Top of Given text

New York State Court of Claims

New York State Court of Claims
BLANCHE v. THE STATE OF NEW YORK, #2004-013-012, Claim No. 108042, Motion Nos. M-67310, CM-67494
Synopsis
REVERSED 17 AD3d 1069, 4th Dept
Case Information
UID:
2004-013-012
Claimant(s):
ALFRED C. BLANCHE
Claimant short name:
BLANCHE
Footnote (claimant name) :

Defendant(s):
THE STATE OF NEW YORK
Footnote (defendant name) :

Third-party claimant(s):

Third-party defendant(s):

Claim number(s):
108042
Motion number(s):
M-67310
Cross-motion number(s):
CM-67494
Judge:
PHILIP J. PATTI
Claimant’s attorney:
ALFRED C. BLANCHE, Pro Se
Defendant’s attorney:
HON. ELIOT SPITZER
Attorney General of the State of New York
BY: REYNOLDS E. HAHN, ESQ.Assistant Attorney General
Third-party defendant’s attorney:

Signature date:
February 24, 2004
City:
Rochester
Comments:

Official citation:
3 misc 3d 830
Appellate results:
REVERSED 17 AD3d 1069, 4th Dept
See also (multicaptioned case)



Decision


On November 19, 2003, the following papers were read on motion by Defendant for dismissal of the claim and on cross-motion by Claimant for permission to file a late claim:
Notice of Motion, Affirmation and Exhibits Annexed
Notice of Cross Motion, Affidavit and Exhibits Annexed
Filed Papers: Claim
Upon the foregoing papers, this motion and cross-motion are both granted.
The Defendant seeks dismissal of the claim as being untimely served and filed. The claim sounds in bailment relating to the alleged loss of personal property by an inmate in a correctional facility and is governed by Court of Claims Act §10(9).

Bottom of Given text

▶ _Exercise requirements_
Proceed with the Court of Claims decision in the Blanche case, picking up after its last sentence. The data has nothing to do with this.

Top of Data under study

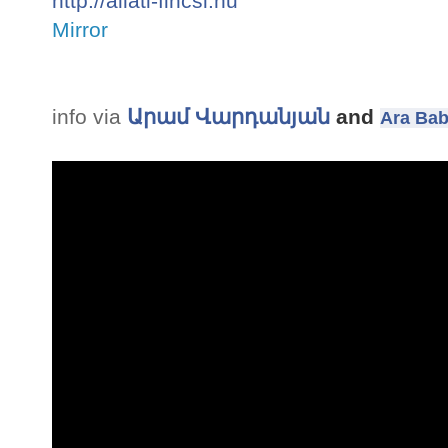
http://allati-fincsi.hu
Mirror
info via
Արամ Վարդանյան
and
Ara Bab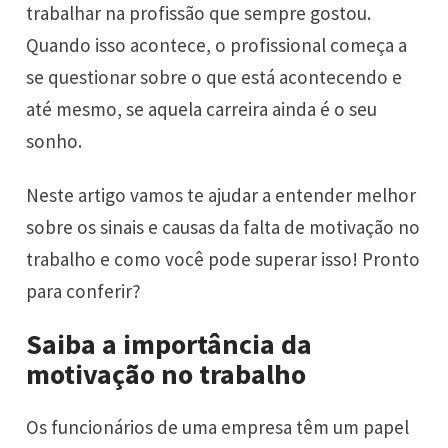
trabalhar na profissão que sempre gostou.
Quando isso acontece, o profissional começa a
se questionar sobre o que está acontecendo e
até mesmo, se aquela carreira ainda é o seu
sonho.
Neste artigo vamos te ajudar a entender melhor
sobre os sinais e causas da falta de motivação no
trabalho e como você pode superar isso! Pronto
para conferir?
Saiba a importância da
motivação no trabalho
Os funcionários de uma empresa têm um papel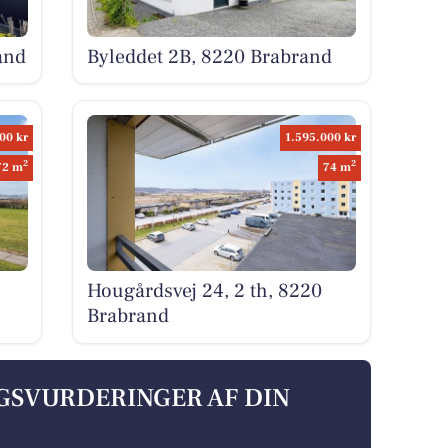
and
Byleddet 2B, 8220 Brabrand
00 kr
1.595.000 kr
2
2
72 m
74 m
Hougårdsvej 24, 2 th, 8220
Brabrand
LGSVURDERINGER AF DIN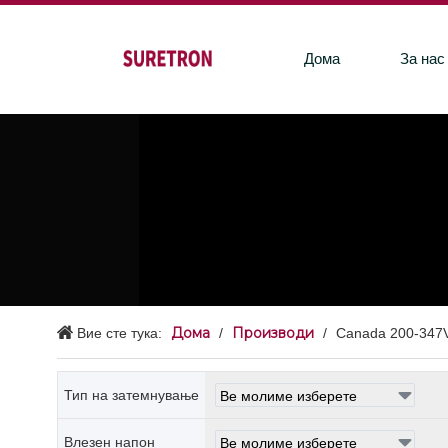
Дома
За нас
Дома
Производи
Вие сте тука:
/
/
Canada 200-347
Тип на затемнување
Влезен напон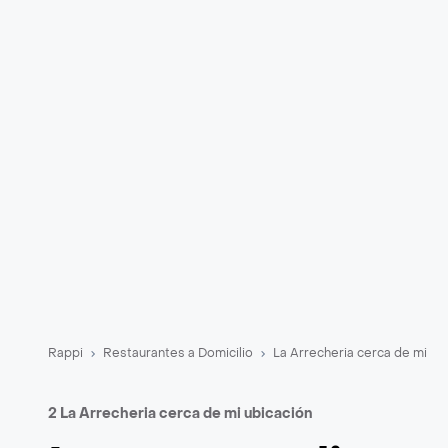
Rappi
Restaurantes a Domicilio
La Arrecheria cerca de mi
2 La Arrecheria cerca de mi ubicación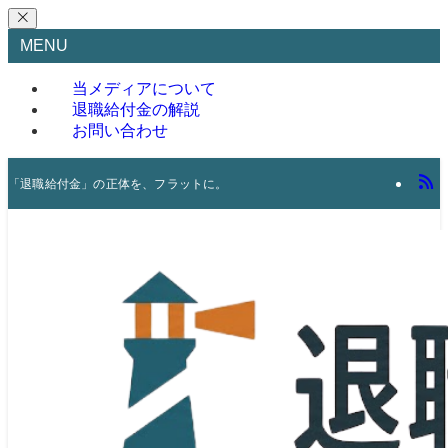
MENU
当メディアについて
退職給付金の解説
お問い合わせ
「退職給付金」の正体を、フラットに。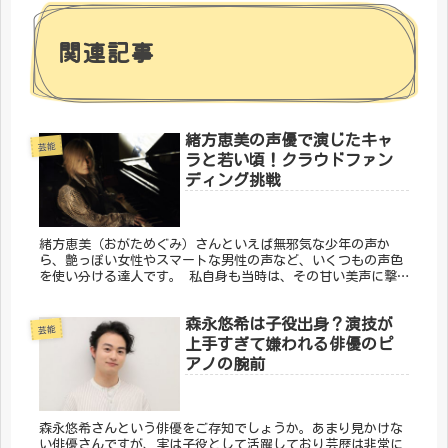
関連記事
緒方恵美の声優で演じたキャ
芸能
ラと若い頃！クラウドファン
ディング挑戦
緒方恵美（おがためぐみ）さんといえば無邪気な少年の声か
ら、艶っぽい女性やスマートな男性の声など、いくつもの声色
を使い分ける達人です。 私自身も当時は、その甘い美声に撃
ち抜かれていたひとりです。今考えると、宝塚のような感覚だ
ったのかもしれませ...
森永悠希は子役出身？演技が
芸能
上手すぎて嫌われる俳優のピ
アノの腕前
森永悠希さんという俳優をご存知でしょうか。あまり見かけな
い俳優さんですが、実は子役として活躍しており芸歴は非常に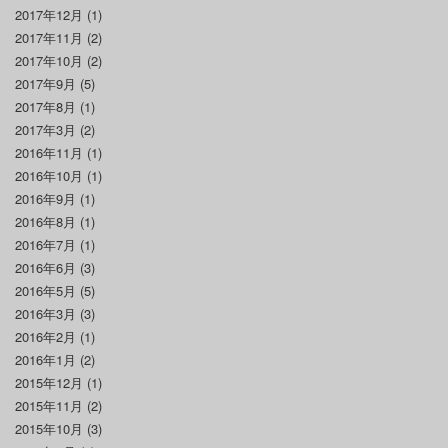
2017年12月
(1)
2017年11月
(2)
2017年10月
(2)
2017年9月
(5)
2017年8月
(1)
2017年3月
(2)
2016年11月
(1)
2016年10月
(1)
2016年9月
(1)
2016年8月
(1)
2016年7月
(1)
2016年6月
(3)
2016年5月
(5)
2016年3月
(3)
2016年2月
(1)
2016年1月
(2)
2015年12月
(1)
2015年11月
(2)
2015年10月
(3)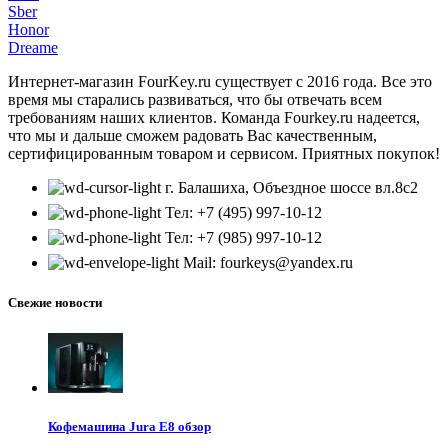
Sber
Honor
Dreame
Интернет-магазин FourKey.ru существует с 2016 года. Все это
время мы старались развиваться, что бы отвечать всем
требованиям наших клиентов. Команда Fourkey.ru надеется,
что мы и дальше сможем радовать Вас качественным,
сертифицированным товаром и сервисом. Приятных покупок!
г. Балашиха, Объездное шоссе вл.8c2
Тел: +7 (495) 997-10-12
Тел: +7 (985) 997-10-12
Mail: fourkeys@yandex.ru
Свежие новости
Кофемашина Jura E8 обзор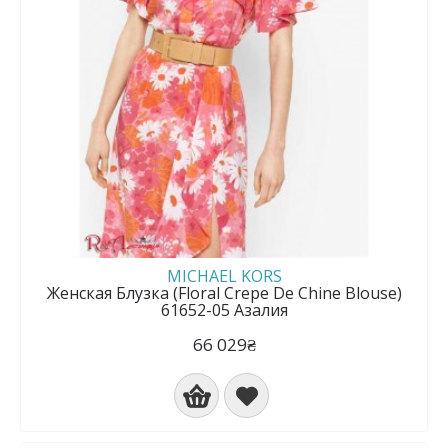
MICHAEL KORS
Женская Блузка (Floral Crepe De Chine Blouse)
61652-05 Азалия
66 029₴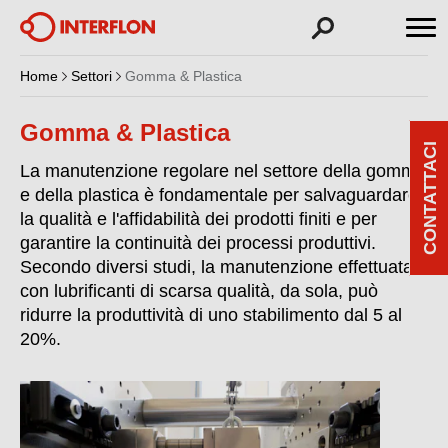
Home
Settori
Gomma & Plastica
Gomma & Plastica
CONTATTACI
La manutenzione regolare nel settore della gomma
e della plastica è fondamentale per salvaguardare
la qualità e l'affidabilità dei prodotti finiti e per
garantire la continuità dei processi produttivi.
Secondo diversi studi, la manutenzione effettuata
con lubrificanti di scarsa qualità, da sola, può
ridurre la produttività di uno stabilimento dal 5 al
20%.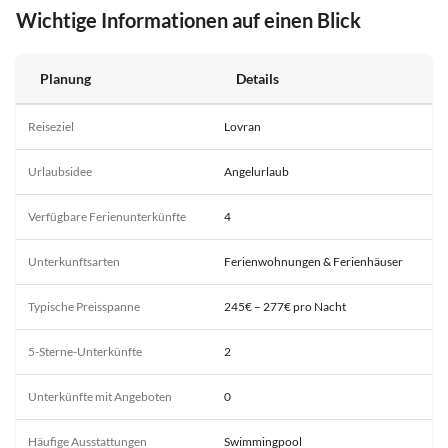
Wichtige Informationen auf einen Blick
Planung
Details
Reiseziel
Lovran
Urlaubsidee
Angelurlaub
Verfügbare Ferienunterkünfte
4
Unterkunftsarten
Ferienwohnungen & Ferienhäuser
Typische Preisspanne
245€ – 277€ pro Nacht
5-Sterne-Unterkünfte
2
Unterkünfte mit Angeboten
0
Häufige Ausstattungen
Swimmingpool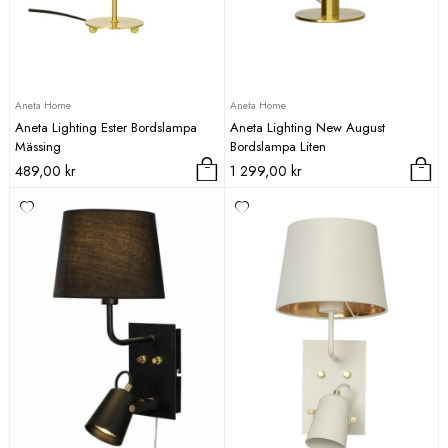
Aneta Home
Aneta Home
Aneta Lighting Ester Bordslampa
Aneta Lighting New August
Mässing
Bordslampa Liten
489,00
kr
1 299,00
kr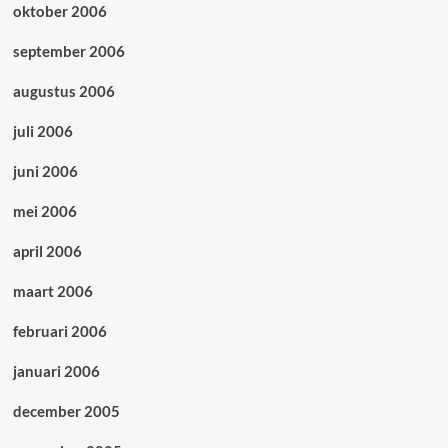
oktober 2006
september 2006
augustus 2006
juli 2006
juni 2006
mei 2006
april 2006
maart 2006
februari 2006
januari 2006
december 2005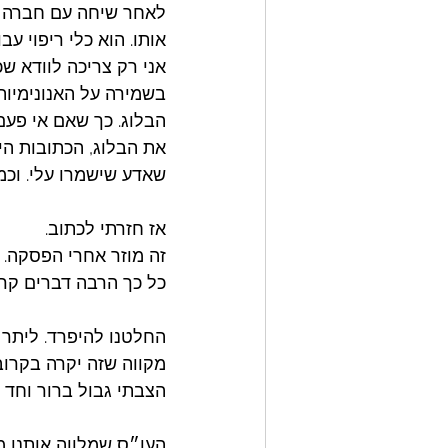
לאחר שיחה עם חברה יק
אותו. הוא כלי ריפוי עב
אני רק צריכה לוודא שכ
בשמירה על האנונימיות
הבלוג. כך שאם אי פעם
את הבלוג, הכתובות הי
שאדע שישמרו עלי. וכמ
אז חזרתי לכתוב. 
זה מוזר אחרי הפסקה. 
כל כך הרבה דברים קרו
החלטנו להיפרד. ליתר ד
מקווה שזה יקרה בקרוב,
הצבתי גבול ברור וחד 
העו״ס שמלווה אותנו מ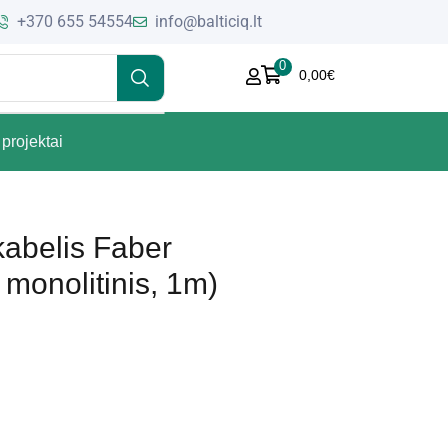
+370 655 54554
info@balticiq.lt
0
0,00
€
projektai
abelis Faber
 monolitinis, 1m)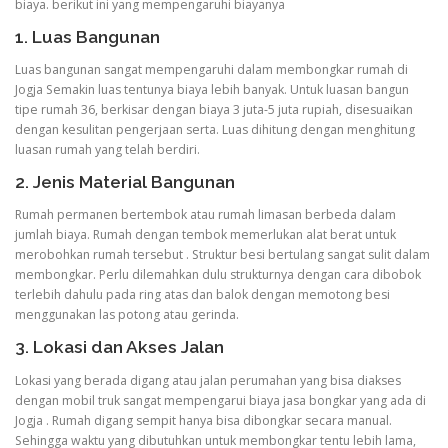
biaya. berikut ini yang mempengaruhi biayanya
1. Luas Bangunan
Luas bangunan sangat mempengaruhi dalam membongkar rumah di
Jogja Semakin luas tentunya biaya lebih banyak. Untuk luasan bangun
tipe rumah 36, berkisar dengan biaya 3 juta-5 juta rupiah, disesuaikan
dengan kesulitan pengerjaan serta. Luas dihitung dengan menghitung
luasan rumah yang telah berdiri.
2. Jenis Material Bangunan
Rumah permanen bertembok atau rumah limasan berbeda dalam
jumlah biaya. Rumah dengan tembok memerlukan alat berat untuk
merobohkan rumah tersebut . Struktur besi bertulang sangat sulit dalam
membongkar. Perlu dilemahkan dulu strukturnya dengan cara dibobok
terlebih dahulu pada ring atas dan balok dengan memotong besi
menggunakan las potong atau gerinda.
3. Lokasi dan Akses Jalan
Lokasi yang berada digang atau jalan perumahan yang bisa diakses
dengan mobil truk sangat mempengarui biaya jasa bongkar yang ada di
Jogja . Rumah digang sempit hanya bisa dibongkar secara manual.
Sehingga waktu yang dibutuhkan untuk membongkar tentu lebih lama,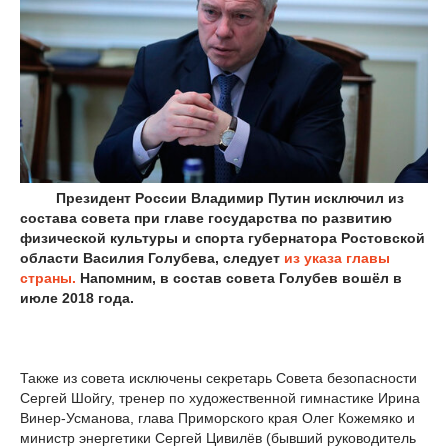
Президент России Владимир Путин исключил из
состава совета при главе государства по развитию
физической культуры и спорта губернатора Ростовской
области Василия Голубева, следует
из указа главы
страны.
Напомним, в состав совета Голубев вошёл в
июле 2018 года.
Также из совета исключены секретарь Совета безопасности
Сергей Шойгу, тренер по художественной гимнастике Ирина
Винер-Усманова, глава Приморского края Олег Кожемяко и
министр энергетики Сергей Цивилёв (бывший руководитель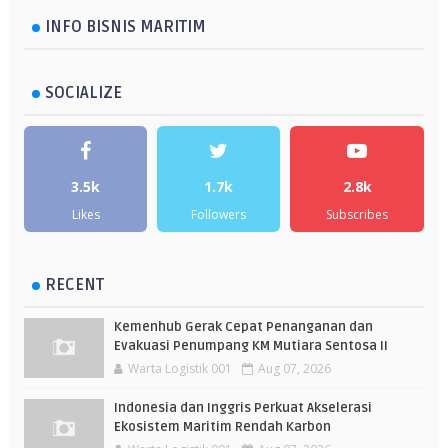
INFO BISNIS MARITIM
SOCIALIZE
3.5k
1.7k
2.8k
Likes
Followers
Subscribes
RECENT
Kemenhub Gerak Cepat Penanganan dan
Evakuasi Penumpang KM Mutiara Sentosa II
Warta Logistik 001
Aug 07, 2026
Indonesia dan Inggris Perkuat Akselerasi
Ekosistem Maritim Rendah Karbon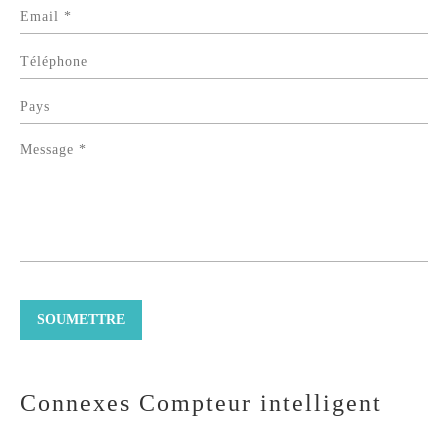
Connexes Compteur intelligent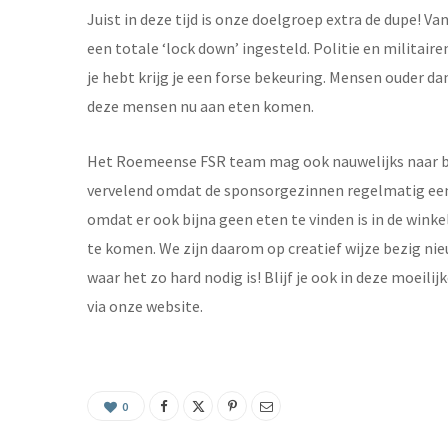
Juist in deze tijd is onze doelgroep extra de dupe! V
een totale ‘lock down’ ingesteld. Politie en militaire
je hebt krijg je een forse bekeuring. Mensen ouder dan
deze mensen nu aan eten komen.
Het Roemeense FSR team mag ook nauwelijks naar bui
vervelend omdat de sponsorgezinnen regelmatig een
omdat er ook bijna geen eten te vinden is in de wink
te komen. We zijn daarom op creatief wijze bezig ni
waar het zo hard nodig is! Blijf je ook in deze moeili
via onze website.
0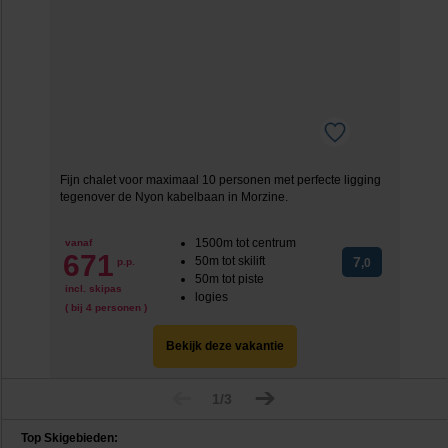
Fijn chalet voor maximaal 10 personen met perfecte ligging
tegenover de Nyon kabelbaan in Morzine.
1500m tot centrum
vanaf
671
50m tot skilift
7
p.p.
,0
50m tot piste
incl. skipas
logies
( bij 4 personen )
Bekijk deze vakantie
1/3
Top Skigebieden: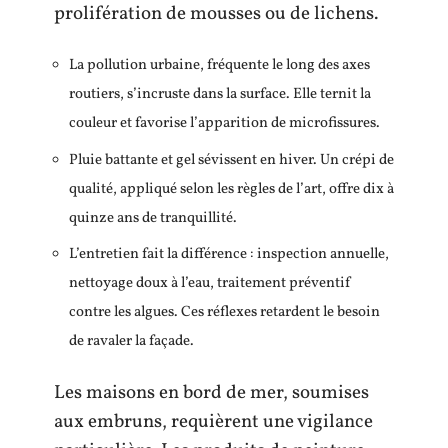
prolifération de mousses ou de lichens.
La pollution urbaine, fréquente le long des axes
routiers, s’incruste dans la surface. Elle ternit la
couleur et favorise l’apparition de microfissures.
Pluie battante et gel sévissent en hiver. Un crépi de
qualité, appliqué selon les règles de l’art, offre dix à
quinze ans de tranquillité.
L’entretien fait la différence : inspection annuelle,
nettoyage doux à l’eau, traitement préventif
contre les algues. Ces réflexes retardent le besoin
de ravaler la façade.
Les maisons en bord de mer, soumises
aux embruns, requièrent une vigilance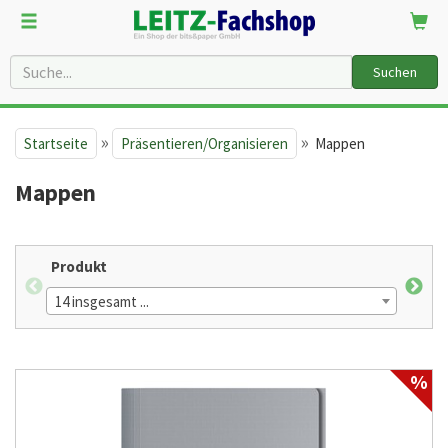
Suchen
»
»
Startseite
Präsentieren/Organisieren
Mappen
Mappen
Produkt
For
14 insgesamt ...
4 in
%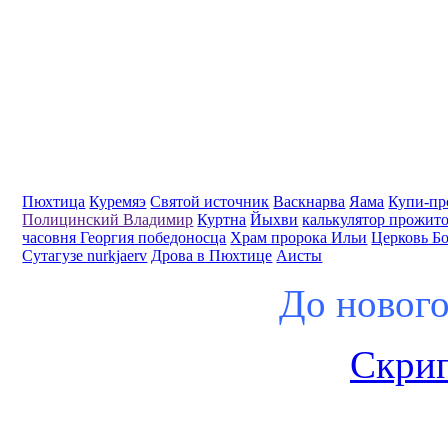
Пюхтица
Куремяэ
Святой источник
Васкнарва
Яама
Купи-пр
Полицинский Владимир
Куртна
Йыхви
калькулятор прожит
часовня Георгия победоносца
Храм пророка Ильи
Церковь Б
Сутагузе nurkjaerv
Дрова в Пюхтице
Аисты
До нового
Скрип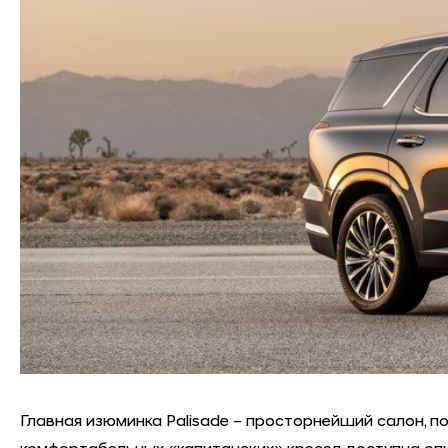
Главная изюминка Palisade – просторнейший салон,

Bottom of Data under study

▶ _Answer to the problem_
A brief chronology is helpful. The claim alleges that Claimant became aware of the alleged loss of his personal property and filed an Inmate Claim Form dated October 6, 2002, and then amended his administrative claim on October 16, 2002 (Exhibit A appended to the claim). A notice of intention to file a claim was served upon the Defendant on January 6, 2003. On January 21, 2003, Claimant’s institutional claim was denied (Exhibit C appended to the claim). Claimant appealed, and, by memorandum dated March 14, 2003 (Exhibit N appended to the claim), his appeal was denied, thus exhausting his administrative remedies.
Pursuant to Section 10(9), a claim based upon an alleged loss of personal property by an inmate must be served and filed within 120 days after exhaustion of the administrative remedy. Section 10(9) makes no provision for serving a notice of intention and thus may not be relied upon to extend the time within which a claim must be filed and served (Gloster v State of New York, Ct Cl, #2002-011-550 [Claim No. 103662 - Motion No. M-64877], June 5, 2002, McNamara, J.).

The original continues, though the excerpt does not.